La Brianza, nel frattempo, si trovava tra le aree a più alto consumo di suolo d’Italia. Secondo l’ISPRA, nel 2024 il consumo di suolo in Lombardia aveva raggiunto il 12,8% del territorio regionale, contro una media nazionale dell’8,6%.[5] In un simile contesto, ogni metro quadrato cementificato aveva un costo ambientale elevatissimo.

La storia fu anche segnata da un paradosso sanitario.
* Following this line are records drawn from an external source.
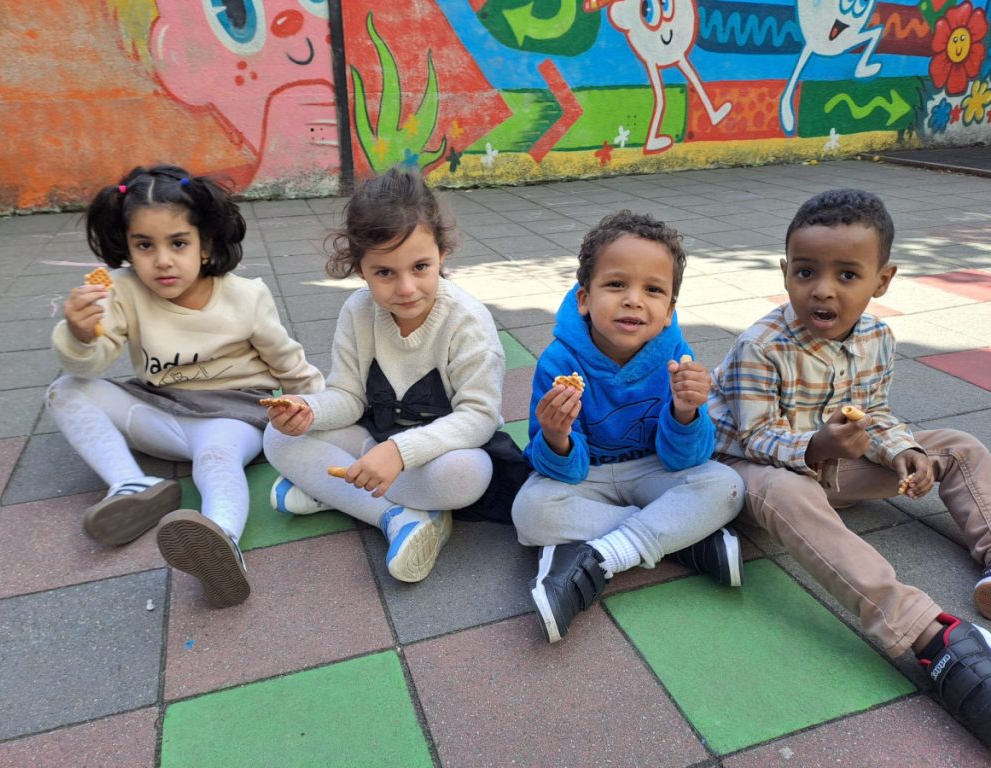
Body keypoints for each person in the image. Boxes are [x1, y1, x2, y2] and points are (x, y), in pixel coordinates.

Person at [708, 188, 991, 745]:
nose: (823, 290)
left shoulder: (878, 338)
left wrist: (902, 451)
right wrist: (817, 446)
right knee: (791, 493)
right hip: (745, 473)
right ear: (785, 272)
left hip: (829, 462)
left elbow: (874, 413)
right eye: (806, 272)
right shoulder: (759, 346)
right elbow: (754, 436)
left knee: (956, 445)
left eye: (846, 275)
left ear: (881, 281)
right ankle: (929, 635)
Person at [46, 164, 323, 608]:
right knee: (66, 390)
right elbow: (93, 363)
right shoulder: (120, 290)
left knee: (216, 458)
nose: (162, 261)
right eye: (144, 245)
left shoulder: (245, 296)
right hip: (162, 407)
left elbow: (288, 362)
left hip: (234, 414)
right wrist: (80, 335)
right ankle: (131, 485)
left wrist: (322, 411)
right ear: (127, 247)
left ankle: (221, 541)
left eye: (178, 243)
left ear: (205, 244)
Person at [512, 210, 746, 643]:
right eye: (616, 284)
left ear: (669, 310)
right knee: (530, 510)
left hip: (652, 469)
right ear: (584, 298)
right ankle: (681, 537)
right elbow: (561, 470)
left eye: (653, 290)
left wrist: (687, 412)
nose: (634, 300)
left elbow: (686, 459)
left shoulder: (677, 356)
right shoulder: (558, 361)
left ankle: (609, 553)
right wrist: (556, 436)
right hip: (588, 477)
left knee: (726, 485)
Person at [262, 167, 506, 583]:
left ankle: (334, 490)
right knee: (277, 437)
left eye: (420, 266)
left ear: (442, 254)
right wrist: (309, 410)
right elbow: (348, 397)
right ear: (361, 269)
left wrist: (399, 453)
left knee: (469, 475)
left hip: (440, 455)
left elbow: (479, 418)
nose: (406, 288)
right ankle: (401, 517)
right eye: (385, 273)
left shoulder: (467, 321)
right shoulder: (357, 311)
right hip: (373, 438)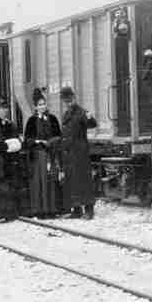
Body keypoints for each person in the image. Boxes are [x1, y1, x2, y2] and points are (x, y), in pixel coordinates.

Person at [57, 86, 98, 219]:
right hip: (69, 152)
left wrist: (89, 117)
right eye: (66, 101)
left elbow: (93, 124)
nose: (68, 103)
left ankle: (89, 210)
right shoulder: (66, 114)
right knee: (72, 181)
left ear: (74, 98)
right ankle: (76, 209)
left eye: (70, 100)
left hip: (80, 153)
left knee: (84, 181)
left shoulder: (81, 112)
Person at [23, 88, 62, 217]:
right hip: (38, 155)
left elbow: (58, 136)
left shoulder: (53, 119)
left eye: (44, 104)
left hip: (51, 153)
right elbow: (27, 139)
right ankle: (40, 210)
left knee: (51, 182)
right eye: (39, 105)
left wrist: (50, 142)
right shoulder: (31, 121)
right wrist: (38, 142)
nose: (42, 106)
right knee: (40, 182)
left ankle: (52, 209)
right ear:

Tra il 2060 e il 2090, il sistema sanitario italiano virò decisamente verso modelli di assistenza territoriale, domiciliare e tecnologicamente integrata.[6] I grandi ospedali monolitici divennero strutture sovradimensionate, troppo costose da gestire e in gran parte inutilizzate.

Così accadde anche a Seregno: l’ospedale nuovo, inaugurato nel 2032, entrò in crisi già verso il 2085. Nel 2102, la Regione Lombardia deliberò la sua definitiva chiusura e l’area fu destinata a interventi di rinaturalizzazione, finanziati dal Fondo Europeo per la Rinaturalizzazione Urbana.[7]

Oggi, nel 2137, su quello stesso suolo crescono boschi planiziali e prati stabili, parte integrante del Parco di Riconquista Naturale della Brianza. È un luogo dove la cittadinanza cammina, respira aria pulita e ricorda, non senza amarezza, le scelte del passato.

La vicenda dell’Ospedale di Seregno lascia insegnamenti chiari:
  • Ristrutturare è spesso meglio che costruire. Il riuso dell’esistente riduce costi economici e ambientali e garantisce maggiore resilienza.
  • Il suolo è una risorsa non rinnovabile. Una volta impermeabilizzato, non si rigenera facilmente e il danno si riverbera sul clima, sulla biodiversità e persino sulla salute pubblica.
  • Salute ambientale e salute umana sono due facce della stessa medaglia. Non si può progettare sanità senza considerare l’ecosistema in cui vive la popolazione.[8][9]
Seregno pagò un prezzo alto: circa 40 milioni di euro in più per un ospedale che visse meno di sessant’anni e un consumo di suolo di cui si continuano a pagare le conseguenze. Tuttavia, la natura ha lentamente ripreso possesso di quei terreni, restituendo alla città un nuovo equilibrio che forse, seppure tardi, ha insegnato che la salute si costruisce anche proteggendo la terra sotto i nostri piedi.